THE PROBLEM —
Nothing but the pictures should be left out when the entries below are duplicated.

Extracted data entries —
┄┄┄┄┄┄┄┄┄┄
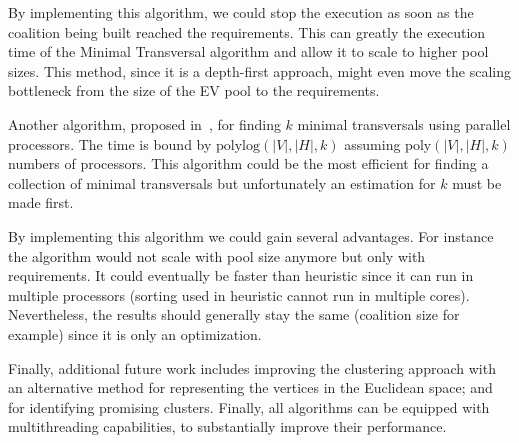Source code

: By implementing this algorithm, we could stop the execution as soon as the coalition being built reached the requirements. This can greatly the execution time of the Minimal Transversal algorithm and allow it to scale to higher pool sizes. This method, since it is a depth-first approach, might even move the scaling bottleneck from the size of the EV pool to the requirements.

Another algorithm, proposed in~\cite{khachiyan2005new}, for finding $k$ minimal transversals using parallel processors. The time is bound by $\text{polylog}(|V|, |H|, k)$ assuming $\text{poly}(|V|, |H|, k)$ numbers of processors. This algorithm could be the most efficient for finding a collection of minimal transversals but unfortunately an estimation for $k$ must be made first.

By implementing this algorithm we could gain several advantages. For instance the algorithm would not scale with pool size anymore but only with requirements. It could eventually be faster than heuristic since it can run in multiple processors (sorting used in heuristic cannot run in multiple cores). Nevertheless, the results should generally stay the same (coalition size for example) since it is only an optimization.
 
Finally, additional future work includes improving the clustering approach with an alternative method for representing the vertices in the Euclidean space; and for identifying promising clusters.	Finally, all algorithms can be equipped with multithreading capabilities, to substantially improve their performance.

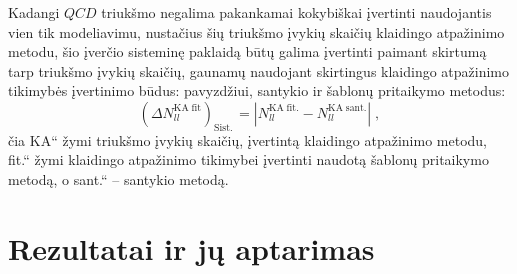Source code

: \documentclass[a4paper, 12pt, oneside]{article}
\newcommand{\ltq}[1]{{\quotedblbase{}#1\textquotedblleft{}}}
\newlength\q
\begin{document}
Kadangi $QCD$ triukšmo negalima pakankamai kokybiškai įvertinti naudojantis vien tik modeliavimu, nustačius šių triukšmo
įvykių skaičių klaidingo atpažinimo metodu, šio įverčio sisteminę paklaidą būtų galima įvertinti paimant skirtumą tarp triukšmo įvykių skaičių,
gaunamų naudojant skirtingus klaidingo atpažinimo tikimybės įvertinimo būdus: pavyzdžiui, santykio ir šablonų pritaikymo metodus:
\begin{equation}
	(\Delta N_{ll}^{\mathrm{KA\; fit}})_{\mathrm{Sist.\,}} = | N_{ll}^{\mathrm{KA \; fit.}} -
	N_{ll}^{\mathrm{KA \; sant.}} | \; ,
	\label{eq:systUncFR}
\end{equation}
čia \ltq{KA} žymi triukšmo įvykių skaičių, įvertintą klaidingo atpažinimo metodu, \ltq{fit.} žymi klaidingo atpažinimo tikimybei
įvertinti naudotą šablonų pritaikymo metodą, o \ltq{sant.} -- santykio metodą.

\section{Rezultatai ir jų aptarimas}
\end{document}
┄┄┄┄┄┄┄┄┄┄
EXERCISE RESPONSE —
Source code

: By implementing this algorithm, we could stop the execution as soon as the coalition being built reached the requirements. This can greatly the execution time of the Minimal Transversal algorithm and allow it to scale to higher pool sizes. This method, since it is a depth-first approach, might even move the scaling bottleneck from the size of the EV pool to the requirements.

Another algorithm, proposed in~\cite{khachiyan2005new}, for finding $k$ minimal transversals using parallel processors. The time is bound by $\text{polylog}(|V|, |H|, k)$ assuming $\text{poly}(|V|, |H|, k)$ numbers of processors. This algorithm could be the most efficient for finding a collection of minimal transversals but unfortunately an estimation for $k$ must be made first.

By implementing this algorithm we could gain several advantages. For instance the algorithm would not scale with pool size anymore but only with requirements. It could eventually be faster than heuristic since it can run in multiple processors (sorting used in heuristic cannot run in multiple cores). Nevertheless, the results should generally stay the same (coalition size for example) since it is only an optimization.
 
Finally, additional future work includes improving the clustering approach with an alternative method for representing the vertices in the Euclidean space; and for identifying promising clusters.	Finally, all algorithms can be equipped with multithreading capabilities, to substantially improve their performance.

Source code

: \documentclass[a4paper, 12pt, oneside]{article}
\newcommand{\ltq}[1]{{\quotedblbase{}#1\textquotedblleft{}}}
\newlength\q
\begin{document}
Kadangi $QCD$ triukšmo negalima pakankamai kokybiškai įvertinti naudojantis vien tik modeliavimu, nustačius šių triukšmo
įvykių skaičių klaidingo atpažinimo metodu, šio įverčio sisteminę paklaidą būtų galima įvertinti paimant skirtumą tarp triukšmo įvykių skaičių,
gaunamų naudojant skirtingus klaidingo atpažinimo tikimybės įvertinimo būdus: pavyzdžiui, santykio ir šablonų pritaikymo metodus:
\begin{equation}
	(\Delta N_{ll}^{\mathrm{KA\; fit}})_{\mathrm{Sist.\,}} = | N_{ll}^{\mathrm{KA \; fit.}} -
	N_{ll}^{\mathrm{KA \; sant.}} | \; ,
	\label{eq:systUncFR}
\end{equation}
čia \ltq{KA} žymi triukšmo įvykių skaičių, įvertintą klaidingo atpažinimo metodu, \ltq{fit.} žymi klaidingo atpažinimo tikimybei
įvertinti naudotą šablonų pritaikymo metodą, o \ltq{sant.} -- santykio metodą.

\section{Rezultatai ir jų aptarimas}
\end{document}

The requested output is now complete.